OpenAI takes its assault on Google to the next level by rolling out ChatGPT Search

The company also launched a web-browser extension that would allow users to set ChatGPT search as their default search engine.

Jon Keegan

ChatGPT now has a full-fledged search engine. Today OpenAI announced ChatGPT Search, a new feature built into the company’s ChatGPT AI tool, which opens a new front in the company’s competition with Google.

The feature is available to paid “plus” and “team” subscribers now, and will be rolled out to enterprise and educational customers in the coming weeks, followed by free users months later.

Shares of Google fell 1.8% after the news on Thursday as the broader market also declined.

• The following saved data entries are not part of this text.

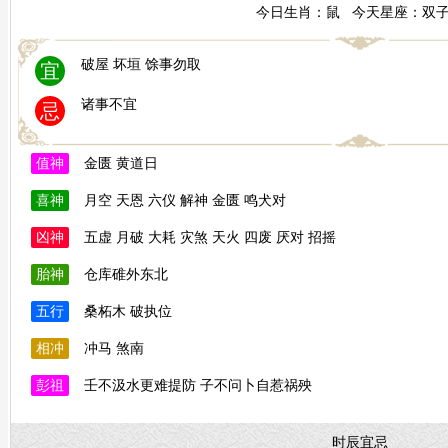
今日生肖：鼠 今天星座：双
破屋 坏垣 馀事勿取
宜
诸事不宜
忌
值神
金匮 黄道日
喜神
月空 天恩 六仪 解神 金匮 鸣犬对
凶神
五虚 月破 大耗 灾煞 天火 四废 厌对 招摇
胎神
仓库碓外东北
五行
桑柘木 破执位
相冲
冲马 煞南
彭祖
壬不汲水更难提防 子不问卜自惹祸殃
时辰宜忌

Users don’t have to specify that they want to perform a web search when asking a question, as the tool will perform web searches when it needs to, but users can choose to select a button that will just give them web results for their queries.

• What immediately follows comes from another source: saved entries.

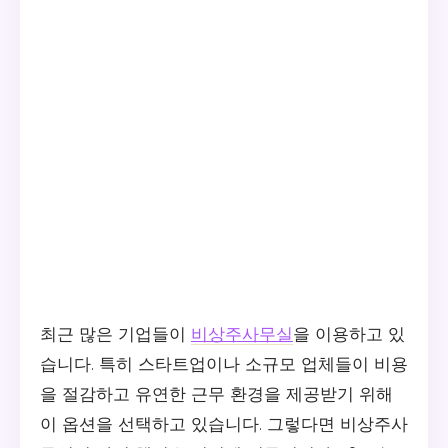
최근 많은 기업들이
비상주사무실
을 이용하고 있
습니다. 특히 스타트업이나 소규모 업체들이 비용
을 절감하고 유연한 근무 환경을 제공받기 위해
이 옵션을 선택하고 있습니다. 그렇다면 비상주사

“By integrating search with a chat interface, users can engage with information in a new way, while content owners gain new opportunities to reach a broader audience. We hope to help users discover publishers and websites, while bringing more choice to search,” OpenAI wrote in a press release.

The responses to search queries contain citations, appearing as small gray buttons with the name of the source of the information. Tapping on the buttons takes you to the source article. Users can also pop open a citations sidebar, first listing the cited sources, then a list of relevant search results below it.

Screenshot of ChatGPT Search results (OpenAI)

OpenAI has signed content deals with over a dozen large publishers such as News Corp, the Associated Press, Condé Nast, and Reuters, and this new feature appears to show the fruit of those deals. The company says other publishers can choose to appear in search results by allowing OpenAI’s “OAI-SearchBot” to scrape their sites.

Search results with citations was one of the distinguishing features of startup Perplexity.AI, but the company was recently sued by News Corp’s Dow Jones and New York Post unit for copyright violations. OpenAI’s licensing deals appear designed to avoid this type of legal exposure.

OpenAI also released a web-browser extension to allow users to set ChatGPT Search as the default search engine.